Author Interview: Sarita Varma, author of 'Girl from Fatehpur'

Sarita Varma
Sarita Varma's book, 'Girl from Fatehpur' was a good book. I thought there were times when it reminded me of life, a simpler life, with all its accentuations. Little towns, empty roads, families, friendships and romances. Each one of these reminds could remind one of the past, and perhaps touch us, in its own way.

In this Interview, Sarita Varma explains to us how she came about with the idea and how she used 'believable situations and characters' to achieve what she needed to. So, let's read on...

How did ‘Girl from Fatehpur’ happen? Could you describe the journey?

It was a journey fraught with misgivings! Like most budding writers, I too, dreamt about one day becoming an author but was convinced that nobody would want to read anything I had written.

If it hadn’t been for the necessary push I got from family and friends and the very warm encouragement I received from my publisher, Naheed Hassan, I doubt whether ‘Girl from Fatehpur’ would have been anything more than a dream!

How did the story, especially Sanjana and Rajan’s come about?

The migration of people especially from the small towns of India to big metros has always fascinated me. The acquired surface gloss usually covers strong values… cultural baggage, if you will.

Naturally, there are exceptions to this but I feel Sanjana continues to be essentially a small town girl despite her high flying job in Mumbai. Even Rajan, the NRI, though overtly changed also finally falls back on tradition.
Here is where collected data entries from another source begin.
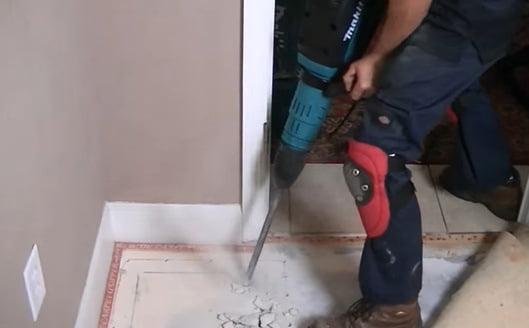
You are a GUI agent. You are given a task and a screenshot of the screen. Output one action in this format:
    pyautogui.click(x=<x>, y=<y>)
    Task: Click on the outlet
    The height and width of the screenshot is (328, 529).
    Given the screenshot: What is the action you would take?
    pyautogui.click(x=35, y=288)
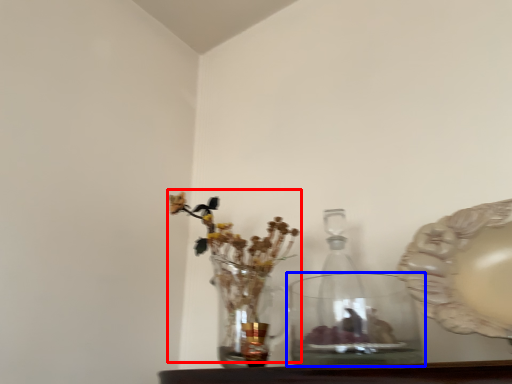
Question: Among these objects, which one is farthest to the camera, floral arrangement (highlighted by a red box) or vase (highlighted by a blue box)?

Choices:
 (A) floral arrangement
 (B) vase

Answer: (A)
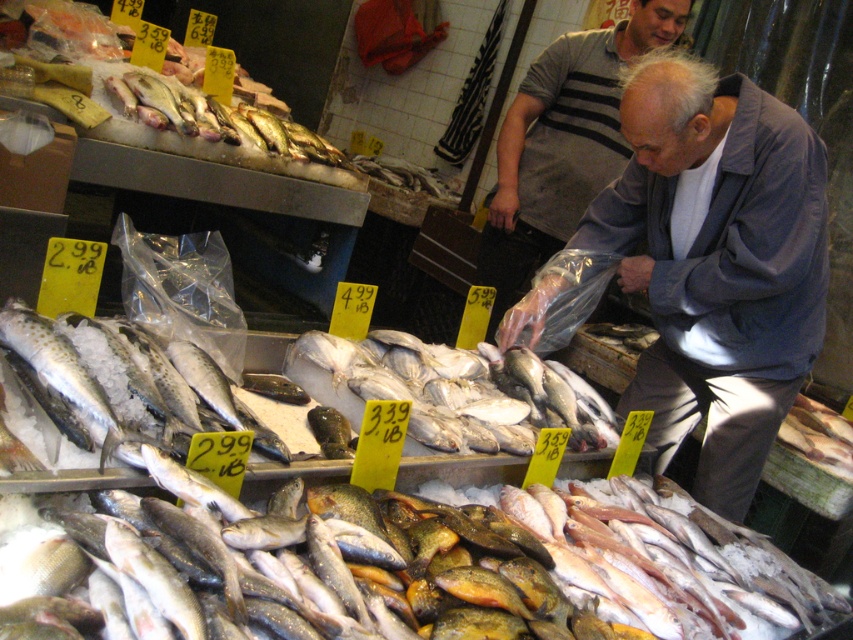
Question: Can you confirm if shiny silver fish at lower center is positioned below shiny silver fish at upper left?

Choices:
 (A) yes
 (B) no

Answer: (A)

Question: Does speckled silver fish at center appear under shiny silver fish at upper left?

Choices:
 (A) no
 (B) yes

Answer: (B)

Question: Which point appears closest to the camera in this image?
Did you have a lot of personal experiences to go with the book? What exactly was it that inspired you to write this book?

I think our personal experiences do influence a lot of our writing but in an indirect manner. I have not consciously tried to write about real people or actual situations but certain mannerisms or style of talking of some acquaintances may have seeped in. Inevitable!
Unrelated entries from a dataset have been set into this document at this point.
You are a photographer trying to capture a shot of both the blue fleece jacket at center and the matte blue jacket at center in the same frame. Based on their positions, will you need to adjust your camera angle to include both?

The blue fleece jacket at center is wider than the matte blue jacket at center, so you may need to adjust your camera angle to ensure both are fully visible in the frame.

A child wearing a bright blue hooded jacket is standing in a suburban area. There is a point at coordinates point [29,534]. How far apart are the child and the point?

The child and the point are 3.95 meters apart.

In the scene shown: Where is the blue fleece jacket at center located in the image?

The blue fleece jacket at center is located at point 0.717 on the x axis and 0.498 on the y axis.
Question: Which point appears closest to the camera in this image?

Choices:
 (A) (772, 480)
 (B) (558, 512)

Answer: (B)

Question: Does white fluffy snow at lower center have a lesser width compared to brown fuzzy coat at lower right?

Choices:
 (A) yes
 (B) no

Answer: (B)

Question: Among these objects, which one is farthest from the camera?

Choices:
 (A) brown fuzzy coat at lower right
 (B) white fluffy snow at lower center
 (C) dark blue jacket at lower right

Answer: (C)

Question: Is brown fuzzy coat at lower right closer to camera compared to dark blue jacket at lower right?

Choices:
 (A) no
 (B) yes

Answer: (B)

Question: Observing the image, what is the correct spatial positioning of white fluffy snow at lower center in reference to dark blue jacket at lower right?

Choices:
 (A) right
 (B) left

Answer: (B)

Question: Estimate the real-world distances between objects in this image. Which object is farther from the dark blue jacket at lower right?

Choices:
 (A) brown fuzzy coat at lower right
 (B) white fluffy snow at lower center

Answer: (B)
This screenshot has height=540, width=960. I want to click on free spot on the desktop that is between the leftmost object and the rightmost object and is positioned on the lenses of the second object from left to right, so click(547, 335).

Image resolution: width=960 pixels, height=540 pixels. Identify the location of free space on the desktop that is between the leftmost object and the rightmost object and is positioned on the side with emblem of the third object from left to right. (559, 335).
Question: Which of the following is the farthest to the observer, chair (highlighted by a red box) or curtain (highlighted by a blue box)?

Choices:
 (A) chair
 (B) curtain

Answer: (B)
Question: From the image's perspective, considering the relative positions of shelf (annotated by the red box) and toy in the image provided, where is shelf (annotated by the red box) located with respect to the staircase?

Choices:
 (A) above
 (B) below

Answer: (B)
I wanted to write a light-hearted entertaining story about believable situations and characters.

What according to you is different about your book?

I hope the authenticity of the characters and events impresses the readers. I have tried to be realistic in my descriptions about the background of the story whether in Mumbai, Kanpur or Fatehpur.
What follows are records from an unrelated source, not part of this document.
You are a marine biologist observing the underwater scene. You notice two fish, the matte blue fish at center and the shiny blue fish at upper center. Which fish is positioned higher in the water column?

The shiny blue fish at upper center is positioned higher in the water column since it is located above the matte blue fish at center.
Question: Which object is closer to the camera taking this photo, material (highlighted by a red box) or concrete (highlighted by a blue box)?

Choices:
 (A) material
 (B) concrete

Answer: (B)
Writing about the 'Kumbh Mela' in Allahabad was a special delight as I have fond memories of being an awed spectator of the Mela in my childhood.

How would you relate the lives of characters to the lives today? Any similarities?
I think the changes in the lives of characters would be essentially superficial and mainly due to changes in technology. The novella is set roughly in today’s world.

What was the most challenging part about writing this book?

The need to create tension and drama between the principal characters was a big challenge.

Who was it that told you that you could become the author, you are today?

My friend Anjana Appachana, herself an established author was always convinced that I too could write. I owe a lot to her unfailing belief in my writing capabilities.

When will you next book be out?

I hope sometime, this year.
Which book are you currently reading?

‘The Lives of Others’ by Neel Mukherjee.

Who are your favourite authors and why?

Georgette Heyer by a mile… closely followed by PG Wodehouse, Ellis Peters, Gerald Durrell, James Herriot, Isaac Asimov… many, many more!

Isaac Asimov
They are all outstanding writers with impeccable command over the language. I love the sense of humour in Heyer, Wodehouse, Durrell and Herriot, the historical atmosphere of Heyer and Peters and the sheer creativity of Asimov.

What else do you do on a daily basis? 

I have been involved with the Multiple Sclerosis Society of India for nearly two decades in various capacities. As a busy homemaker, I’m always on the job!

What advice do you have for the young writers of today?

Write about what you feel passionately about.

Check and re-check your work repeatedly, like a blade being honed and sharpened. 

Persist in writing. Please don’t give up.